Figure understanding tasks
---------------

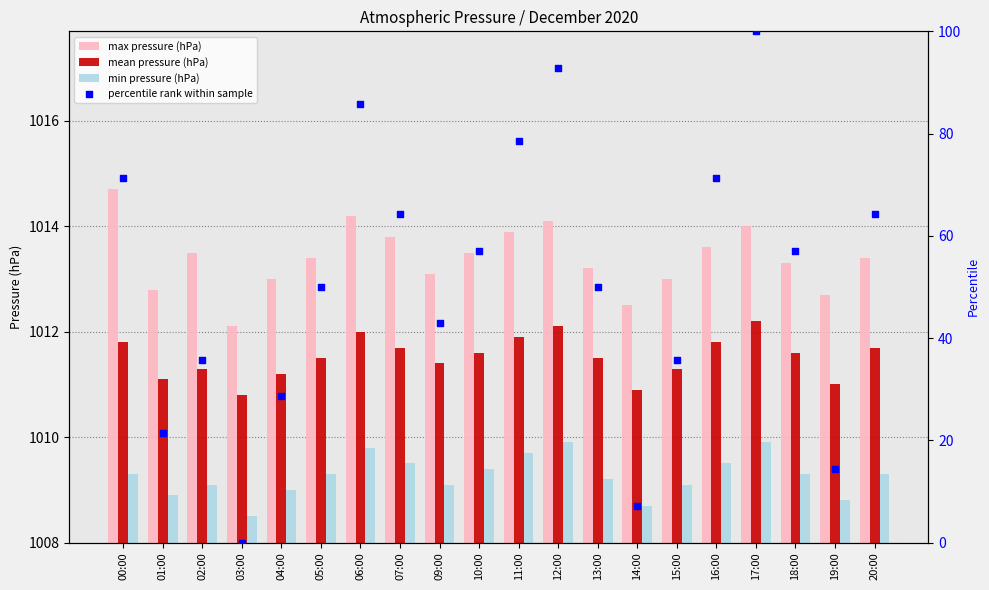

Which series contains the highest Y value?

percentile rank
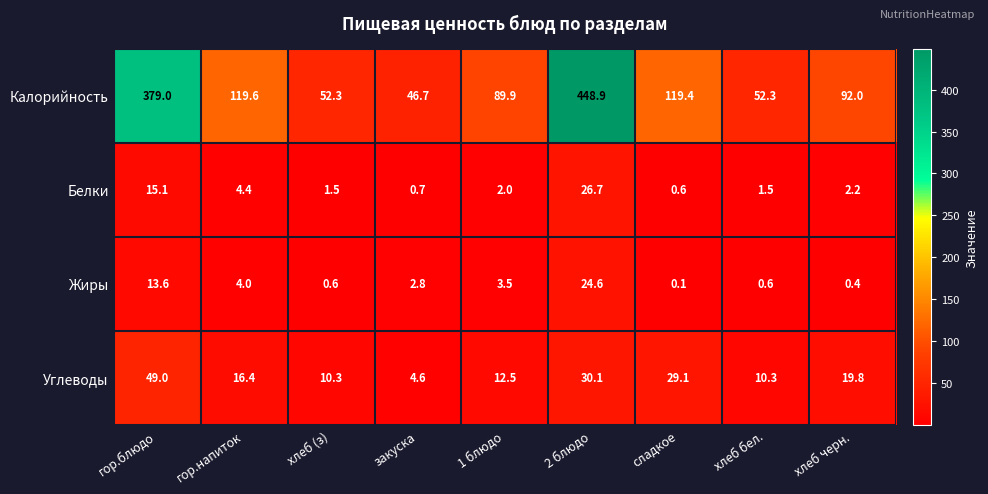

Which series has the widest spread of values?

Калорийность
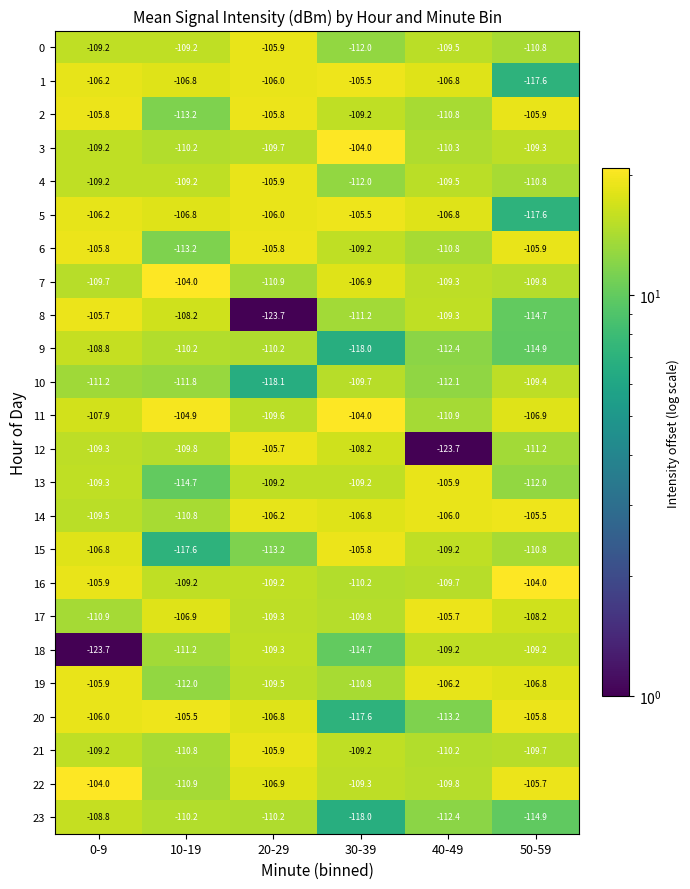

At which label is 11 closest to -107?

50-59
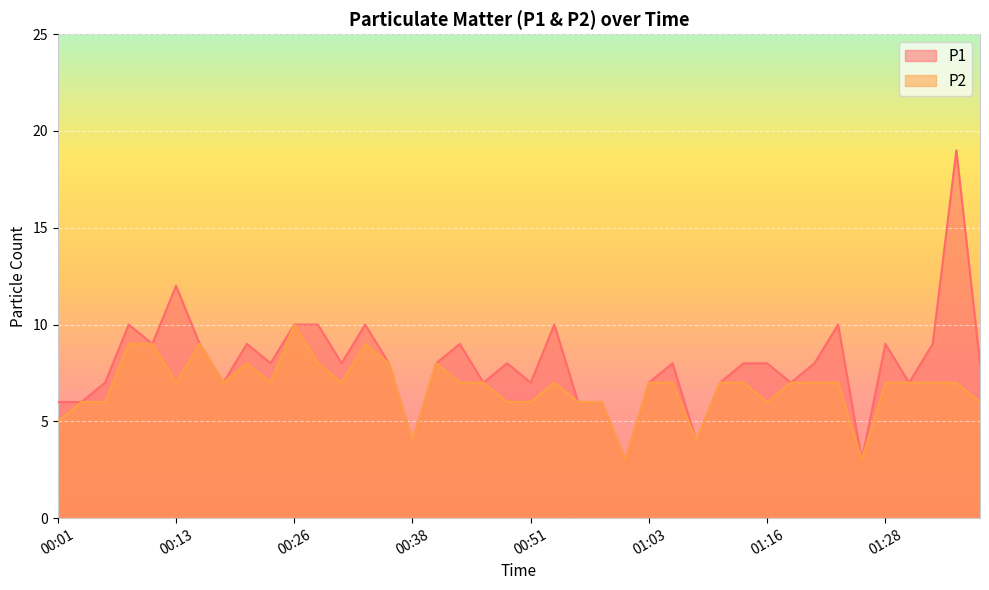

True or false: P1 has more than 2 points higher than both neighbors.

True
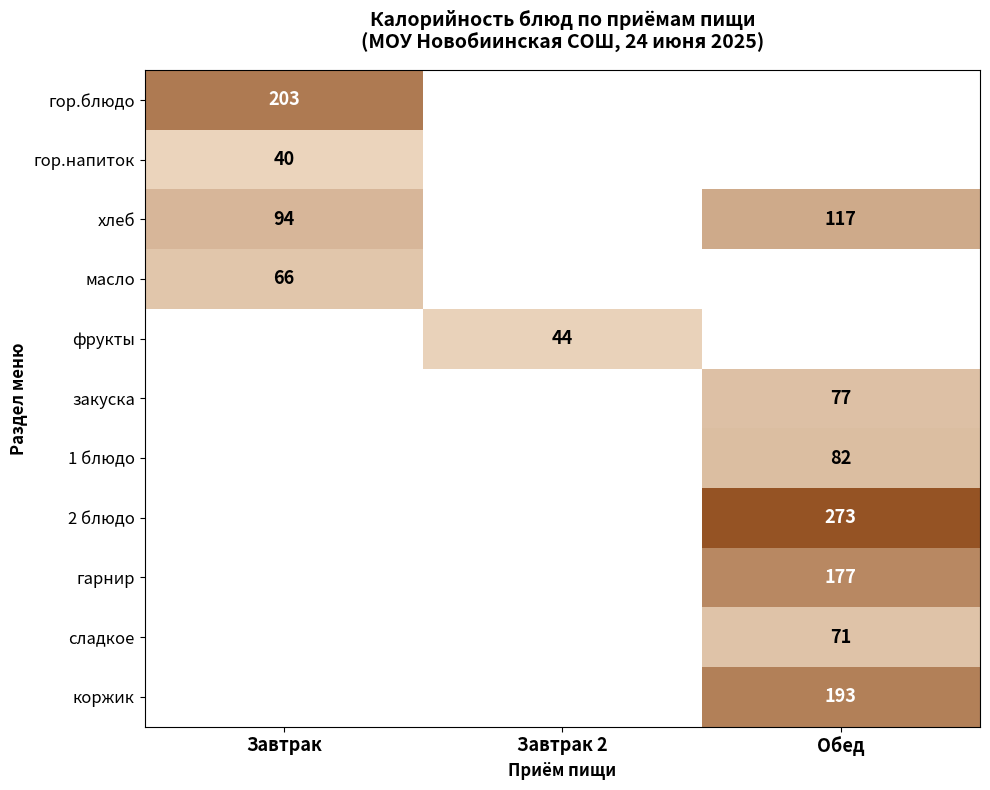

How many series are shown in this chart?

11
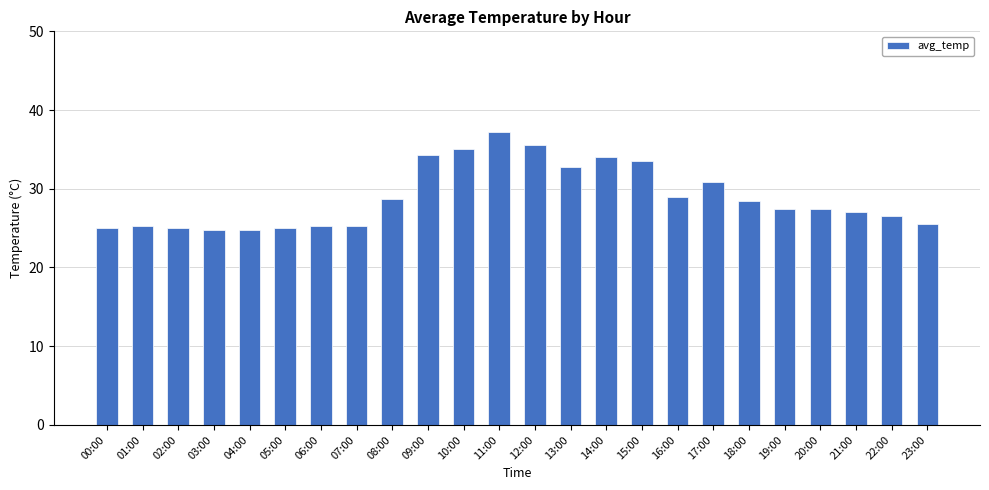

Is it true that the value at 17:00 is 16.1?

False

---------------

Aim of the task
Render every line of the data above as a numbered list, skipping blank lines and leaving the pictures out.

Result of the exercise
1. Which series contains the highest Y value?
2. percentile rank
3. Which series has the widest spread of values?
4. Калорийность
5. At which label is 11 closest to -107?
6. 50-59
7. True or false: P1 has more than 2 points higher than both neighbors.
8. True
9. How many series are shown in this chart?
10. 11
11. Is it true that the value at 17:00 is 16.1?
12. False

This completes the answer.